At times humorous, at other times contemplative, the novel carries the reader through the friendship of these three women and each of their unique dilemmas. Written in a loving yet very honest tone, the story offers plenty of reason to care whether these characters will save their marriages or pursue other relationships, and made me want to see them find happiness.
I recently had the opportunity to talk to author Teresa Link. Here’s what she had to say about her debut novel:
The chapters alternate from the perspective of different characters, both men and women. Do you relate most closely with any of the characters? Or do you have friends that they were based on?
None of the characters were based on anyone; they all just rose up out of my own sorry self. I am deeply in love with each of them, and have no favorites.
For me, this novel was about women’s friendships and a search for a sense of peace and fulfillment in a midlife stage. Do you think the term “midlife crisis” applies to the characters, both male and female? Are there any particular messages you want readers to take away from the novel?
“Midlife crisis” is an interesting term. My working title for the novel was “Saturn Return,” which is an astrological phenomenon that occurs three times in a person’s life: between the ages of 28-31, 58-61, and, finally, around age 84. These are times of tumult and reassessment for all of us. My friend, Jincy Willett (author of The Writing Class) nixed that title; she said it sounded like a novel about a used car dealership. It was not my intention to drive home any particular message. In my own reading life, the best stories are the ones that touch a personal nerve and keep reverberating.

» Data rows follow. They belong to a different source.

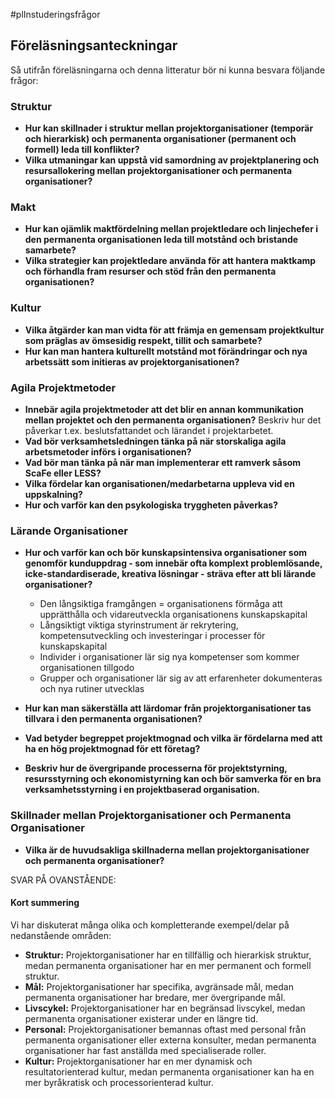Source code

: #plInstuderingsfrågor 
## Föreläsningsanteckningar

Så utifrån föreläsningarna och denna litteratur bör ni kunna besvara följande frågor:

### Struktur

- **Hur kan skillnader i struktur mellan projektorganisationer (temporär och hierarkisk) och permanenta organisationer (permanent och formell) leda till konflikter?**
- **Vilka utmaningar kan uppstå vid samordning av projektplanering och resursallokering mellan projektorganisationer och permanenta organisationer?**

### Makt

- **Hur kan ojämlik maktfördelning mellan projektledare och linjechefer i den permanenta organisationen leda till motstånd och bristande samarbete?**
- **Vilka strategier kan projektledare använda för att hantera maktkamp och förhandla fram resurser och stöd från den permanenta organisationen?**

### Kultur

- **Vilka åtgärder kan man vidta för att främja en gemensam projektkultur som präglas av ömsesidig respekt, tillit och samarbete?**
- **Hur kan man hantera kulturellt motstånd mot förändringar och nya arbetssätt som initieras av projektorganisationen?**

### Agila Projektmetoder

- **Innebär agila projektmetoder att det blir en annan kommunikation mellan projektet och den permanenta organisationen?** Beskriv hur det påverkar t.ex. beslutsfattandet och lärandet i projektarbetet.
- **Vad bör verksamhetsledningen tänka på när storskaliga agila arbetsmetoder införs i organisationen?**
- **Vad bör man tänka på när man implementerar ett ramverk såsom ScaFe eller LESS?**
- **Vilka fördelar kan organisationen/medarbetarna uppleva vid en uppskalning?**
- **Hur och varför kan den psykologiska tryggheten påverkas?**

### Lärande Organisationer

- **Hur och varför kan och bör kunskapsintensiva organisationer som genomför kunduppdrag - som innebär ofta komplext problemlösande, icke-standardiserade, kreativa lösningar - sträva efter att bli lärande organisationer?**
  - Den långsiktiga framgången = organisationens förmåga att upprätthålla och vidareutveckla organisationens kunskapskapital
  - Långsiktigt viktiga styrinstrument är rekrytering, kompetensutveckling och investeringar i processer för kunskapskapital
  - Individer i organisationer lär sig nya kompetenser som kommer organisationen tillgodo
  - Grupper och organisationer lär sig av att erfarenheter dokumenteras och nya rutiner utvecklas

- **Hur kan man säkerställa att lärdomar från projektorganisationer tas tillvara i den permanenta organisationen?**
- **Vad betyder begreppet projektmognad och vilka är fördelarna med att ha en hög projektmognad för ett företag?**
- **Beskriv hur de övergripande processerna för projektstyrning, resursstyrning och ekonomistyrning kan och bör samverka för en bra verksamhetsstyrning i en projektbaserad organisation.**

### Skillnader mellan Projektorganisationer och Permanenta Organisationer

- **Vilka är de huvudsakliga skillnaderna mellan projektorganisationer och permanenta organisationer?**

SVAR PÅ OVANSTÅENDE:
#### Kort summering

Vi har diskuterat många olika och kompletterande exempel/delar på nedanstående områden:

- **Struktur:** Projektorganisationer har en tillfällig och hierarkisk struktur, medan permanenta organisationer har en mer permanent och formell struktur.
- **Mål:** Projektorganisationer har specifika, avgränsade mål, medan permanenta organisationer har bredare, mer övergripande mål.
- **Livscykel:** Projektorganisationer har en begränsad livscykel, medan permanenta organisationer existerar under en längre tid.
- **Personal:** Projektorganisationer bemannas oftast med personal från permanenta organisationer eller externa konsulter, medan permanenta organisationer har fast anställda med specialiserade roller.
- **Kultur:** Projektorganisationer har en mer dynamisk och resultatorienterad kultur, medan permanenta organisationer kan ha en mer byråkratisk och processorienterad kultur.
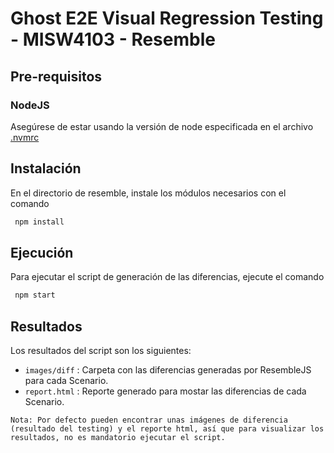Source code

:# Ghost E2E Visual Regression Testing - MISW4103 - Resemble

## Pre-requisitos

### NodeJS

Asegúrese de estar usando la versión de node especificada en el archivo [.nvmrc](../../.nvmrc)

## Instalación

En el directorio de resemble, instale los módulos necesarios con el comando

```bash
 npm install
```

## Ejecución

Para ejecutar el script de generación de las diferencias, ejecute el comando

```bash
 npm start
```

## Resultados

Los resultados del script son los siguientes:

- `images/diff` : Carpeta con las diferencias generadas por ResembleJS para cada Scenario.
- `report.html` : Reporte generado para mostar las diferencias de cada Scenario.

`Nota: Por defecto pueden encontrar unas imágenes de diferencia (resultado del testing) y el reporte html, así que para visualizar los resultados, no es mandatorio ejecutar el script.`
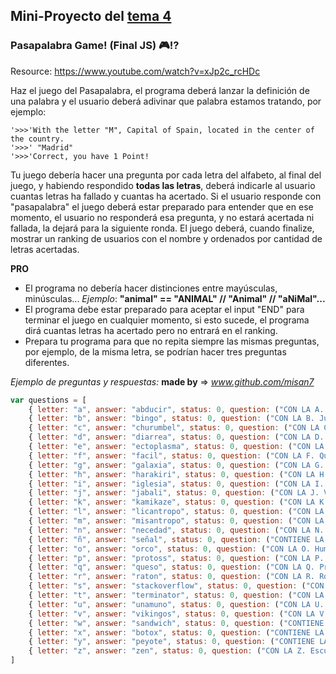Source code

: 
## **Mini-Proyecto del [tema 4](../tema4.md)**

### Pasapalabra Game! (Final JS) 🎮⁉️

Resource: https://www.youtube.com/watch?v=xJp2c_rcHDc

Haz el juego del Pasapalabra, el programa deberá lanzar la definición de una palabra y el usuario deberá adivinar que palabra estamos tratando, por ejemplo:

```
'>>>'With the letter "M", Capital of Spain, located in the center of the country.
'>>>' "Madrid"
'>>>'Correct, you have 1 Point!
```

Tu juego debería hacer una pregunta por cada letra del alfabeto, al final del juego, y habiendo respondido **todas las letras**, deberá indicarle al usuario cuantas letras ha fallado y cuantas ha acertado.
Si el usuario responde con "pasapalabra" el juego deberá estar preparado para entender que en ese momento, el usuario no responderá esa pregunta, y no estará acertada ni fallada, la dejará para la siguiente ronda.
El juego deberá, cuando finalize, mostrar un ranking de usuarios con el nombre y ordenados por cantidad de letras acertadas.

**PRO**

- El programa no debería hacer distinciones entre mayúsculas, minúsculas...
*Ejemplo*: **"animal" == "ANIMAL" // "Animal" // "aNiMal"...**
- El programa debe estar preparado para aceptar el input "END" para terminar el juego en cualquier momento, si esto sucede, el programa dirá cuantas letras ha acertado pero no entrará en el ranking.
- Prepara tu programa para que no repita siempre las mismas preguntas, por ejemplo, de la misma letra, se podrían hacer tres preguntas diferentes.

_Ejemplo de preguntas y respuestas:_ **made by** => _www.github.com/misan7_
```javascript
var questions = [
    { letter: "a", answer: "abducir", status: 0, question: ("CON LA A. Dicho de una supuesta criatura extraterrestre: Apoderarse de alguien") },
    { letter: "b", answer: "bingo", status: 0, question: ("CON LA B. Juego que ha sacado de quicio a todos los 'Skylabers' en las sesiones de precurso") },
    { letter: "c", answer: "churumbel", status: 0, question: ("CON LA C. Niño, crío, bebé") },
    { letter: "d", answer: "diarrea", status: 0, question: ("CON LA D. Anormalidad en la función del aparato digestivo caracterizada por frecuentes evacuaciones y su consistencia líquida") },
    { letter: "e", answer: "ectoplasma", status: 0, question: ("CON LA E. Gelatinoso y se encuentra debajo de la membrana plasmática. Los cazafantasmas medían su radiación") },
    { letter: "f", answer: "facil", status: 0, question: ("CON LA F. Que no requiere gran esfuerzo, capacidad o dificultad") },
    { letter: "g", answer: "galaxia", status: 0, question: ("CON LA G. Conjunto enorme de estrellas, polvo interestelar, gases y partículas") },
    { letter: "h", answer: "harakiri", status: 0, question: ("CON LA H. Suicidio ritual japonés por desentrañamiento") },
    { letter: "i", answer: "iglesia", status: 0, question: ("CON LA I. Templo cristiano") },
    { letter: "j", answer: "jabali", status: 0, question: ("CON LA J. Variedad salvaje del cerdo que sale en la película 'El Rey León', de nombre Pumba") },
    { letter: "k", answer: "kamikaze", status: 0, question: ("CON LA K. Persona que se juega la vida realizando una acción temeraria") },
    { letter: "l", answer: "licantropo", status: 0, question: ("CON LA L. Hombre lobo") },
    { letter: "m", answer: "misantropo", status: 0, question: ("CON LA M. Persona que huye del trato con otras personas o siente gran aversión hacia ellas") },
    { letter: "n", answer: "necedad", status: 0, question: ("CON LA N. Demostración de poca inteligencia") },
    { letter: "ñ", answer: "señal", status: 0, question: ("CONTIENE LA Ñ. Indicio que permite deducir algo de lo que no se tiene un conocimiento directo.") },
    { letter: "o", answer: "orco", status: 0, question: ("CON LA O. Humanoide fantástico de apariencia terrible y bestial, piel de color verde creada por el escritor Tolkien") },
    { letter: "p", answer: "protoss", status: 0, question: ("CON LA P. Raza ancestral tecnológicamente avanzada que se caracteriza por sus grandes poderes psíonicos del videojuego StarCraft") },
    { letter: "q", answer: "queso", status: 0, question: ("CON LA Q. Producto obtenido por la maduración de la cuajada de la leche") },
    { letter: "r", answer: "raton", status: 0, question: ("CON LA R. Roedor") },
    { letter: "s", answer: "stackoverflow", status: 0, question: ("CON LA S. Comunidad salvadora de todo desarrollador informático") },
    { letter: "t", answer: "terminator", status: 0, question: ("CON LA T. Película del director James Cameron que consolidó a Arnold Schwarzenegger como actor en 1984") },
    { letter: "u", answer: "unamuno", status: 0, question: ("CON LA U. Escritor y filósofo español de la generación del 98 autor del libro 'Niebla' en 1914") },
    { letter: "v", answer: "vikingos", status: 0, question: ("CON LA V. Nombre dado a los miembros de los pueblos nórdicos originarios de Escandinavia, famosos por sus incursiones y pillajes en Europa") },
    { letter: "w", answer: "sandwich", status: 0, question: ("CONTIENE LA W. Emparedado hecho con dos rebanadas de pan entre las cuales se coloca jamón y queso") },
    { letter: "x", answer: "botox", status: 0, question: ("CONTIENE LA X. Toxina bacteriana utilizada en cirujía estética") },
    { letter: "y", answer: "peyote", status: 0, question: ("CONTIENE LA Y. Pequeño cáctus conocido por sus alcaloides psicoactivos utilizado de forma ritual y medicinal por indígenas americanos") },
    { letter: "z", answer: "zen", status: 0, question: ("CON LA Z. Escuela de budismo que busca la experiencia de la sabiduría más allá del discurso racional") },
]
```
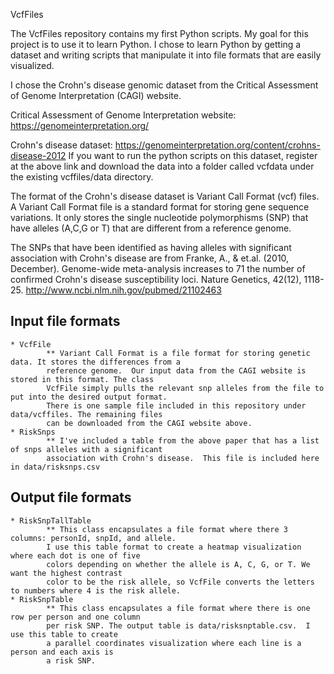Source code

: VcfFiles

The VcfFiles repository contains my first Python scripts.  My goal for this project 
is to use it to learn Python. I chose to learn Python by getting a dataset and writing scripts 
that manipulate it into file formats that are easily visualized.  

I chose the Crohn's disease genomic dataset from the Critical Assessment of Genome Interpretation (CAGI)
website.  

Critical Assessment of Genome Interpretation website: https://genomeinterpretation.org/ 

Crohn's disease dataset: https://genomeinterpretation.org/content/crohns-disease-2012 
If you want to run the python scripts on this dataset, register at the above link
and download the data into a folder called vcfdata under the existing vcffiles/data directory. 

The format of the Crohn's disease dataset is Variant Call Format (vcf) files. A Variant Call Format file
is a standard format for storing gene sequence variations. It only stores the single nucleotide polymorphisms (SNP)
that have alleles (A,C,G or T) that are different from a reference genome. 

The SNPs that have been identified as having alleles with significant association with Crohn's disease
are from Franke, A., & et.al. (2010, December). Genome-wide meta-analysis increases to 71 the number of 
confirmed Crohn's disease susceptibility loci. Nature Genetics, 42(12), 1118-25.
http://www.ncbi.nlm.nih.gov/pubmed/21102463 

Input file formats
------------------

	* VcfFile 
			** Variant Call Format is a file format for storing genetic data. It stores the differences from a
			reference genome.  Our input data from the CAGI website is stored in this format. The class
			VcfFile simply pulls the relevant snp alleles from the file to put into the desired output format.
			There is one sample file included in this repository under data/vcffiles. The remaining files
			can be downloaded from the CAGI website above.  
	* RiskSnps
			** I've included a table from the above paper that has a list of snps alleles with a significant 
			association with Crohn's disease.  This file is included here in data/risksnps.csv
			
Output file formats
-------------------

	* RiskSnpTallTable
			** This class encapsulates a file format where there 3 columns: personId, snpId, and allele.
			I use this table format to create a heatmap visualization where each dot is one of five
			colors depending on whether the allele is A, C, G, or T. We want the highest contrast 
			color to be the risk allele, so VcfFile converts the letters to numbers where 4 is the risk allele.  
	* RiskSnpTable
			** This class encapsulates a file format where there is one row per person and one column
			per risk SNP. The output table is data/risksnptable.csv.  I use this table to create 
			a parallel coordinates visualization where each line is a person and each axis is 
			a risk SNP. 
			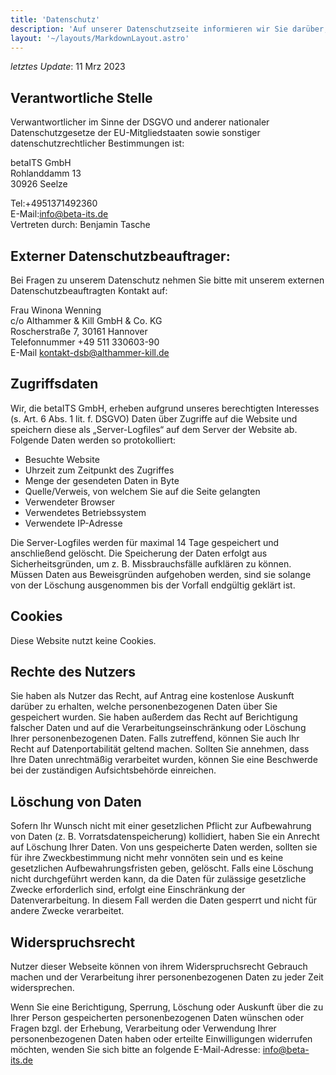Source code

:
 ```yaml
---
title: 'Datenschutz'
description: 'Auf unserer Datenschutzseite informieren wir Sie darüber, wie wir mit Ihren persönlichen Daten umgehen. Wir legen großen Wert auf den Schutz Ihrer Privatsphäre und halten uns an die geltenden Datenschutzgesetze. Erfahren Sie mehr über unsere Datenschutzpraktiken und wie wir sicherstellen, dass Ihre Daten sicher und geschützt sind. Bei Fragen oder Anliegen können Sie uns gerne kontaktieren.'
layout: '~/layouts/MarkdownLayout.astro'
---
```


_letztes Update_: 11 Mrz 2023

## Verantwortliche Stelle

Verwantwortlicher im Sinne der DSGVO und anderer nationaler Datenschutzgesetze der EU-Mitgliedstaaten sowie sonstiger datenschutzrechtlicher Bestimmungen ist:

betaITS GmbH <br>
Rohlanddamm 13 <br>
30926 Seelze

Tel:+4951371492360 <br>
E-Mail:info@beta-its.de <br>
Vertreten durch: Benjamin Tasche

## Externer Datenschutzbeauftrager:

Bei Fragen zu unserem Datenschutz nehmen Sie bitte mit unserem externen Datenschutzbeauftragten Kontakt auf:

Frau Winona Wenning <br>
c/o Althammer & Kill GmbH & Co. KG <br>
Roscherstraße 7, 30161 Hannover <br>
Telefonnummer +49 511 330603-90 <br>
E-Mail kontakt-dsb@althammer-kill.de

## Zugriffsdaten

Wir, die betaITS GmbH, erheben aufgrund unseres berechtigten Interesses (s. Art. 6 Abs. 1 lit. f. DSGVO) Daten über Zugriffe auf die Website und speichern diese als „Server-Logfiles“ auf dem Server der Website ab. Folgende Daten werden so protokolliert:

- Besuchte Website
- Uhrzeit zum Zeitpunkt des Zugriffes
- Menge der gesendeten Daten in Byte
- Quelle/Verweis, von welchem Sie auf die Seite gelangten
- Verwendeter Browser
- Verwendetes Betriebssystem
- Verwendete IP-Adresse

Die Server-Logfiles werden für maximal 14 Tage gespeichert und anschließend gelöscht. Die Speicherung der Daten erfolgt aus Sicherheitsgründen, um z. B. Missbrauchsfälle aufklären zu können. Müssen Daten aus Beweisgründen aufgehoben werden, sind sie solange von der Löschung ausgenommen bis der Vorfall endgültig geklärt ist.

## Cookies

Diese Website nutzt keine Cookies.

## Rechte des Nutzers

Sie haben als Nutzer das Recht, auf Antrag eine kostenlose Auskunft darüber zu erhalten, welche personenbezogenen Daten über Sie gespeichert wurden. Sie haben außerdem das Recht auf Berichtigung falscher Daten und auf die Verarbeitungseinschränkung oder Löschung Ihrer personenbezogenen Daten. Falls zutreffend, können Sie auch Ihr Recht auf Datenportabilität geltend machen. Sollten Sie annehmen, dass Ihre Daten unrechtmäßig verarbeitet wurden, können Sie eine Beschwerde bei der zuständigen Aufsichtsbehörde einreichen.

## Löschung von Daten

Sofern Ihr Wunsch nicht mit einer gesetzlichen Pflicht zur Aufbewahrung von Daten (z. B. Vorratsdatenspeicherung) kollidiert, haben Sie ein Anrecht auf Löschung Ihrer Daten. Von uns gespeicherte Daten werden, sollten sie für ihre Zweckbestimmung nicht mehr vonnöten sein und es keine gesetzlichen Aufbewahrungsfristen geben, gelöscht. Falls eine Löschung nicht durchgeführt werden kann, da die Daten für zulässige gesetzliche Zwecke erforderlich sind, erfolgt eine Einschränkung der Datenverarbeitung. In diesem Fall werden die Daten gesperrt und nicht für andere Zwecke verarbeitet.

## Widerspruchsrecht

Nutzer dieser Webseite können von ihrem Widerspruchsrecht Gebrauch machen und der Verarbeitung ihrer personenbezogenen Daten zu jeder Zeit widersprechen.

Wenn Sie eine Berichtigung, Sperrung, Löschung oder Auskunft über die zu Ihrer Person gespeicherten personenbezogenen Daten wünschen oder Fragen bzgl. der Erhebung, Verarbeitung oder Verwendung Ihrer personenbezogenen Daten haben oder erteilte Einwilligungen widerrufen möchten, wenden Sie sich bitte an folgende E-Mail-Adresse: [info@beta-its.de](mailto:info+datenschutz@beta-its.de)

What genre would you categorize this novel in?
Oh, I don’t know. My publisher calls it “literary fiction.”
Why did you choose Southern California, particularly North County San Diego, for the setting of the story?
San Diego is the land of milk and honey, isn’t it? The pot of gold, the rainbow’s end. We have such expectations of happily ever after, so how shocking to discover that, even with the golden ring clutched to your breast, the uneasiness persists.
What is your writing process like? How long did this book take to write?
I wrote this book in about a year. Once the characters asserted themselves, I just let them battle it out in my brain. Fortunately for me, I have writer friends who read drafts and kept me on course.
I would love to read more of your work. Are you working on another novel or any other projects at this time?
I am about a third of the way into my new novel, which is about my great-aunt and her lover, who was a renowned commercial artist in 1930’s New York.